Holding a slice of bread dripping honey, Keith stopped it at his mouth. Nodded at her. “So?”
“They wanted the same for me, but I never did. I spent hours in Papa’s office. He indulged me, but never took me seriously. The law made such perfect sense to me. The thought of another useless needlepoint cushion had me screaming. Oh, good gracious.” Barbara shuddered. “Another mindless tea party…”
“Needlepoint and tea parties sound about right, even here in Red Cliff. Ladies like some civilization about ’em.”
With a sigh, she passed him a pickle. “I’ll bet you never asked a lady what she’d rather be doing with her days. With her life.”
That faint flash of pain across his face… “A schoolmarm, maybe. Leastways, she’s working with kids before she has her own.”
Barbara rolled her eyes. “Truly, teaching is an honorable profession. Until the ’marm weds. No school will keep her on.”
He sopped some bread in the canned meat. “She’ll soon have her own bab
e is why.”
At his words, Barbara chewed slow on a pickle of her own. “That may be. But her teaching ability hasn’t been harmed. It may even be enhanced, from being around her own children. As for me, sometimes I’d come up with a defense or tactic Papa had yet to see. I know he was proud of me, but he wanted me to be another Mama. A proper high society woman. It was Great Aunt Hetty, Henrietta for whom I was named, who got me thinking I could do, be, whatever I wanted.”
“A fake judge? A pretty woman in a man’s clothing? Breaking the law he—she’s supposed to uphold?” His handsome lips curled over a mouthful. “Sounds like an irresponsible woman to me.”

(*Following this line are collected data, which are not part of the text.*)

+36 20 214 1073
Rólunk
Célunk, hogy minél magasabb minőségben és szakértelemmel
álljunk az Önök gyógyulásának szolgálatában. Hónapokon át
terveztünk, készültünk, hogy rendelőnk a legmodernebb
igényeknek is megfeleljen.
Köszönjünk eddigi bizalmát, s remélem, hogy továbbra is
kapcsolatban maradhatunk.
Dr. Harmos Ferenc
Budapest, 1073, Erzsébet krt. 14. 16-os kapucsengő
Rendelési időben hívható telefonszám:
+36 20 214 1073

Despite his smile, Barbara disregarded his words. He sounded too much like everybody else. Instead, she poured canned milk in the Arbuckle’s he’d boiled up. Strong, dark, like him.
“Matches your hair.” His nonsensical words and twinkling eyes surprised her.
“What?”
“Coffee with that milk in it. Same color as your hair.” His little grin made her breathless. “Sorry. Didn’t mean to offend your auntie. What else about her?”
“A very independent woman. She set up her money in a trust fund just for me. Fought every politician and millionaire in Illinois to get me accepted into Union College. Washed her hands of my father when he refused to let me into the firm.”
“So you decided to run west?”
Barbara rested her chin in her hands, elbows on the little table. Oh, such bad manners. Keith smiled along with her, but things turned serious fast.
“It was all due to Mama’s favorite cousin. All us kids loved him dearly, called him Uncle Samuel.”
“All us kids? More’n you and Badge?”
“Goodness, yes.” Hadn’t he been listening? Tending children had been Mama’s principal occupation. “Two sisters who followed Mama’s footsteps and married rich influential men. And three other brothers, all members of the firm.”
“My, my. And you left all of them?”
“They left me.” She spoke slowly, her heart reliving every second of the pain. “Disowned me, clear as a bell.”